С мокрой головой засобирался я к Хватовым, чтобы детей дяди Коли Вовку с Мишкой подбить на вылазку к банным шишигам. Дяди Колина саманная избенка по вечерам мужиков как магнитом притягивала. Тут чуть не вся деревня резалась в карты, в какого-то матершинного «петуха». И мы, пацанчики, возле стола вились, в надежде, что кто-то в припадке великодушия размашисто сыпнет по полу горсть медяков:
– На, на коврижки!
В махорочном чаду мы менялись кознами-свинчатками, стращали друг друга жуткими историями, лузгали подсолнухи. На всю Мазу слышны были шлепки замызганных карт да крики:
– Валета, валета зажал!
– А я шеперочку кверху брюхом перекувырну.
На этот раз в избе было тихо и на редкость свежо. Босые ноги Генерала торчали с печки, как две сухие бустылины.
– Храпит, ирод царя небесного, налакался, да отчебучил-то что? Свои сапоги цыганятам сосватал. Отчебучил так отчебучил! Наши Мишка с Вовкой – в бане, плещутся ещё, – скороговоркой сообщила тётя Поля, сухопарая хозяйка глинобитного особняка.
И туг я принял решение: как погуще потемнеет – к банным шишигам пойду один. Зачем мне товарищи? При них стыдно маму выпрашивать. Боязно, страшно, а идти надо.
Мои купленные на вырост валенки то и дело застревали в глубоких сугробах. Случалось, я выдергивал из валенка ногу и по инерции совал её в твердый снег. Оборачивался, руками вызволял валенок, трусил белую пыль и шагал дальше. Ночью дорога длиннее, из-за темноты, наверное. Но вот и баня, серая, припорошенная снегом, как пасхальный кулич. Я различил в крохотном звенышке свет.
– Есть кто-то, – ёкнуло сердце, – придется повременить.
Притаился неподалеку, в речном ивняке. Летом здесь на пологой отмели плотва хороводилась. Сейчас скучно и холодно. Мёрзну. Хилая банная лампадка всё по-прежнему подмаргивает. В валенках мокро, озноб по спине пробирает. Так можно всю ночь пропрыгать, пока сосулькой не станешь.
Выбрался я из своей сомнительной засады и мигом – к двери, там ждать не стал, в предбанник шмыгнул, как летом в холодный пруд. В тёмном предбаннике – ни души. Пригляделся: на полу, по соломе конфетные бумажки раскиданы.
Ведьмы – сладкоежки! – удивился я. – А может, и нет их вовсе? Лампадку кто-то забыл задуть, вот она и коптит… и чего это всё время бабушка причитает:
– Поехала счастье пытать твоя маманя, счастье…
Счастье… Что такое, зачем оно?
Висячим тяжёлым крючком осторожно царапаю мокрые дверные доски. Оттуда – тихо, ни гу-гу.

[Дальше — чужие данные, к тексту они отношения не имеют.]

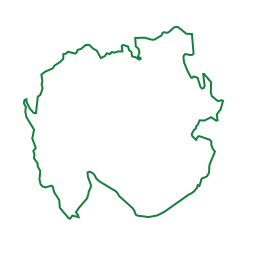 Lincolnshire, Natural Earth projection, rotated 80°
{"feature_id": "GBR-2081", "entity_name": "Lincolnshire", "entity_type": "Administrative County", "adm_level": 1, "iso_a3": "GBR", "parent_name": "United Kingdom", "parent_adm1": "", "projection": "natural_earth1", "projection_center": [-0.294, 53.122], "detail": "fine", "context": "isolated", "style": "outline", "palette": "green", "viewbox_px": 256, "rotation_deg": 80, "n_neighbors": 0, "source": "natural_earth", "source_scale": "10m", "svg_char_len": 2304}
<svg xmlns="http://www.w3.org/2000/svg" viewBox="0 0 256 256"><g transform="rotate(80 128 128)"><path d="M166.3,46.5L178.0,53.9L181.0,54.9L184.0,55.4L186.8,56.4L189.3,58.7L189.8,60.2L190.2,62.3L190.6,64.1L191.5,64.9L192.9,65.3L197.5,67.8L196.3,69.2L199.1,70.7L201.5,73.5L203.3,76.7L204.0,79.5L216.9,106.8L219.2,114.5L219.3,123.1L216.0,133.7L215.1,135.1L213.3,135.7L210.2,136.2L207.6,137.5L193.5,148.5L190.6,149.5L188.4,150.8L176.0,165.0L172.7,167.8L169.0,169.0L166.6,170.3L164.4,173.1L164.7,175.6L169.5,175.9L177.7,174.4L179.8,175.0L184.2,177.9L186.3,178.5L190.1,180.5L198.3,190.4L202.1,194.0L204.9,192.4L207.2,192.1L206.8,193.0L204.6,198.0L207.2,200.7L206.8,202.0L194.7,209.0L190.4,208.5L186.8,208.3L178.6,211.8L172.7,212.3L171.5,213.3L172.2,219.4L170.8,222.2L168.3,223.9L163.2,224.1L155.3,221.9L155.0,221.9L150.1,223.6L147.1,223.2L141.4,225.9L137.8,224.7L134.2,225.2L131.6,222.3L121.7,224.1L113.3,220.8L99.5,226.2L94.2,226.3L89.3,224.9L85.5,226.3L82.6,225.1L82.0,223.0L84.8,223.4L92.0,221.2L96.7,218.4L97.4,216.1L81.6,211.4L79.9,208.3L74.0,205.2L70.2,205.5L66.9,204.2L60.3,204.0L60.2,203.8L58.1,199.6L56.2,191.7L53.9,189.8L51.1,183.3L48.7,179.8L44.0,178.8L44.1,176.4L42.5,173.9L45.5,167.1L45.0,165.7L42.3,164.0L42.0,160.5L38.9,155.3L39.7,151.4L43.5,148.8L46.4,145.3L54.4,142.6L53.2,138.4L50.7,135.8L52.1,133.1L50.3,130.7L51.4,128.8L50.9,124.2L51.6,120.2L46.6,120.0L45.8,119.7L45.5,118.1L47.8,113.8L51.6,113.4L53.8,111.4L58.2,111.5L59.5,108.6L62.6,105.1L62.3,103.7L61.3,103.4L59.4,105.8L55.9,103.7L51.9,103.8L48.9,106.2L40.6,105.2L41.9,96.2L45.0,89.6L45.6,87.3L45.2,85.7L42.8,79.3L42.0,78.4L41.0,77.9L40.2,77.2L40.0,75.8L40.8,73.6L41.0,72.5L40.8,71.5L38.7,67.8L37.2,65.8L36.7,63.7L37.4,61.1L42.4,56.7L45.3,54.2L46.5,48.7L66.0,50.5L67.0,51.5L67.0,53.9L65.1,58.6L66.3,60.4L67.9,61.1L73.4,61.4L83.0,59.2L89.4,57.1L89.7,56.2L88.7,54.3L90.7,50.7L100.1,49.5L102.0,48.2L101.8,46.5L99.9,45.2L87.9,44.6L87.9,43.8L97.3,38.2L107.4,40.3L111.4,39.8L117.1,34.8L116.9,31.0L117.8,29.7L118.5,30.1L125.5,33.4L130.1,38.2L136.0,38.5L136.1,39.9L131.8,44.3L133.9,51.2L132.9,56.1L136.9,58.7L137.9,60.4L140.5,61.5L141.4,63.4L145.0,66.3L146.9,66.2L151.5,63.1L148.7,60.7L148.4,59.2L153.8,49.4L155.9,48.3L159.1,48.9L162.9,48.2L165.2,47.1L165.6,47.0L166.3,46.5L166.3,46.5Z" fill="none" stroke="#15803d" stroke-width="2"/></g></svg>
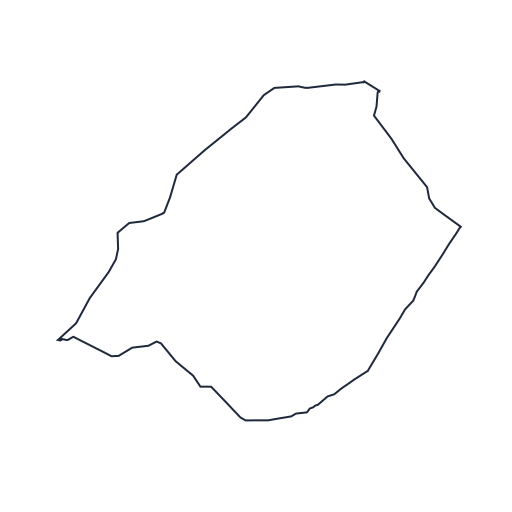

– Будь что будет, – злюсь я и от злости храбрею, заполошно тарабаню запором.
В бане чавкнуло. Ещё и ещё раз. Словно шишиги те роняют на пол мокрую тряпку.
Я отскочил от двери. Тут же она распахнулась. И голова чужого незнакомого мужчины прижала меня в угол. Жесткая, как стальная, пружина распрямилась в моём теле, ноги – не ноги, а ходули, сразу за солому зацепились. И крикнуть не смел. Мужчина тоже отступил.
– Перетрухал, дурашка, – просипел незнакомец, – не бойся, вертолётчик я! Чего ты трепыхаешься, как воробей под застрехой? Вытри ростополь с зенок.
Горло тугим шарфом затянула удушливая судорога, щёки – как в кипятке, в слезах. Не только с испугу я рыдал, от другого: нет шишиг никаких, ни злых, ни добрых. Враки всё Черкасихины. У кого теперь мамку выпрашивать?
Я долго трясся, всхлипывал, пока не очнулся. Жилистая рука взвихрила мне волосы, его ладони хорошо пахли куревом.
– Меня вот тоже вытурили. Чертовка горбатая! Ничё, на нарах кемарил, теперь в бане, на полке придется. Отосплюсь и в город махну. Не бойсь, дурашка, проживём! Стрелочницы – народ не дикий, культурный. Аккуратная краля.